Закрыв плотно двери, поощер ещё и стулом их подпёр, и только потом озадачился приведением в чувство своих союзников. Начал с доктора, который к данному моменту из крайне бледного патиссона превратился в розовый помидор.
– Эй, дружище? – Поль не только поддерживал эскулапа под локоток, но ещё и своими основными умениями пользовался, взбадривая, подлечивая и восстанавливая. – Ты как? Присядь пока… И кончай нервничать, уже всё позади. Только и надо будет незаметно развезти этих буйнопомешанных больных по иным палатам или отделениям. Ей?.. Дыши! Глубже дыши! Вот, молодец…
После чего, сожалея, что до сих пор не знает имени врача, стал приводить в сознание даму, пострадавшую от всплеска негативных эмоций. Вот с ней пришлось повозиться изрядно. Вряд ли она являлась настолько мнительной. Скорей всего прежние переживания наслоились, ну а неожиданность появления брутальной троицы просто надломила моральный дух окончательно. Да и сердечко весьма слабеньким оказалось.
Чуть позже прозвучал комментарий оклемавшегося врача:
– Бедняжка! Целый день на нервах, и тут такое…
Он тоже подключился к восстановительной терапии, чуть ли не отталкивая чужака от женщины. И как-то слишком уж ревниво отнёсся к касаниям рук Труммера к прекрасному телу. Но Оюкен, уже максимально взбодрённая и кипящая энергией, сама вскочила на ноги, словно не слишком озадачивалась прежним своим состоянием. Ещё и распоряжаться стала, с ходу опознав буйных больных:
– Эти трое в инфекционном лежали, якобы с подозрением на дизентерию. И раз здесь оказались, вдали от своей палаты, то не удивлюсь, что у них есть сообщник среди медперсонала. Но мы его моментально вычислим, ведь наверняка он станет искать их. Или интересоваться, что с ними случилось. Поэтому я – за каталкой. Будем развозить по одному в разные отделения, но в палаты интенсивной терапии.

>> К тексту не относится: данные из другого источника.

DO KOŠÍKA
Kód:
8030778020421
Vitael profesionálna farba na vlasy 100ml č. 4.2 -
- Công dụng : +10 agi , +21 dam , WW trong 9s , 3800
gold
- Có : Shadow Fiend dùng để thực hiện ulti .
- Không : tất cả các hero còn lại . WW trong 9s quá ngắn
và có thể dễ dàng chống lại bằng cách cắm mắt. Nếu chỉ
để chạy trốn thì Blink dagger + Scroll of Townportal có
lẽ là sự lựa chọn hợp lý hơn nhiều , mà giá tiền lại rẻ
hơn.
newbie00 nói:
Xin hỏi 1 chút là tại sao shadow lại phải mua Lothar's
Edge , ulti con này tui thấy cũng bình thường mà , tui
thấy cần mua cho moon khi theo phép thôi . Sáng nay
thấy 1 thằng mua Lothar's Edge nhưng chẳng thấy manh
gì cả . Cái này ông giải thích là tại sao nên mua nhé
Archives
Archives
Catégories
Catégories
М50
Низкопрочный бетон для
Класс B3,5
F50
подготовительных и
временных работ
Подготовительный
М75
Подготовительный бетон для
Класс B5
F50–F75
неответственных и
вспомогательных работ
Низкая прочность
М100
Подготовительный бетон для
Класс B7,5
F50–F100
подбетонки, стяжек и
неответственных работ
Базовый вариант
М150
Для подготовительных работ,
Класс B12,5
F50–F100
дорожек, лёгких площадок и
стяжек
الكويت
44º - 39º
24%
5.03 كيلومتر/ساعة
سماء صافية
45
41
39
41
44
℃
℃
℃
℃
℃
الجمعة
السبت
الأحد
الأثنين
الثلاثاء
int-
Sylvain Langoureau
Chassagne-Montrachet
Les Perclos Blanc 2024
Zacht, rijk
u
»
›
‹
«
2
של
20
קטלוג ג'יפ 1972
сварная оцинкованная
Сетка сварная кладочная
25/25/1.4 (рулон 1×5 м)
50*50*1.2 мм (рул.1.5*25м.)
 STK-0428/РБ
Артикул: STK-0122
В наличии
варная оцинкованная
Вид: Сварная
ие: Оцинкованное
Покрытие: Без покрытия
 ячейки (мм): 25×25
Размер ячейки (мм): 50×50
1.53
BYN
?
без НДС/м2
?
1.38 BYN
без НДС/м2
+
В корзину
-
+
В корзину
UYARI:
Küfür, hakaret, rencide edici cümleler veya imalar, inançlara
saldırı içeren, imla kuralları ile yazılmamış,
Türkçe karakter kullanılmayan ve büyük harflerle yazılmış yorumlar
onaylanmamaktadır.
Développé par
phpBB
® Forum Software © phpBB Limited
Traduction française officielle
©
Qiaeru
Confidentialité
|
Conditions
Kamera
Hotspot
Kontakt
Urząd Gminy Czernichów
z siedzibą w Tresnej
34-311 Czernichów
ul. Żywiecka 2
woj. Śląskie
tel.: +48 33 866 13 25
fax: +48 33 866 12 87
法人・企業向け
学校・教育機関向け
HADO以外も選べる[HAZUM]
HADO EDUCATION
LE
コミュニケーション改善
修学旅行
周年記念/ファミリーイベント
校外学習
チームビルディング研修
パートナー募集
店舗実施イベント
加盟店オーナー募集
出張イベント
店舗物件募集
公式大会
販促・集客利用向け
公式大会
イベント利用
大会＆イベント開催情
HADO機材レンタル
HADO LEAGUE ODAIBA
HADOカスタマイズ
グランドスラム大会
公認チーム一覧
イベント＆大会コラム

Врач кривил носом, но слова своей подчинённой не оспаривал. Из чего следовало, что она либо занимает высокое место в организации заговорщиков, либо в крайне близких отношениях с главным эскулапом госпиталя. И скорей всего последнее, если суммировать все прежние, подмеченные детали отношений. Ну и не следовало забывать, что эта ачи являлась (как минимум) е’втором, что уже возносило её на несколько ступенек над остальными.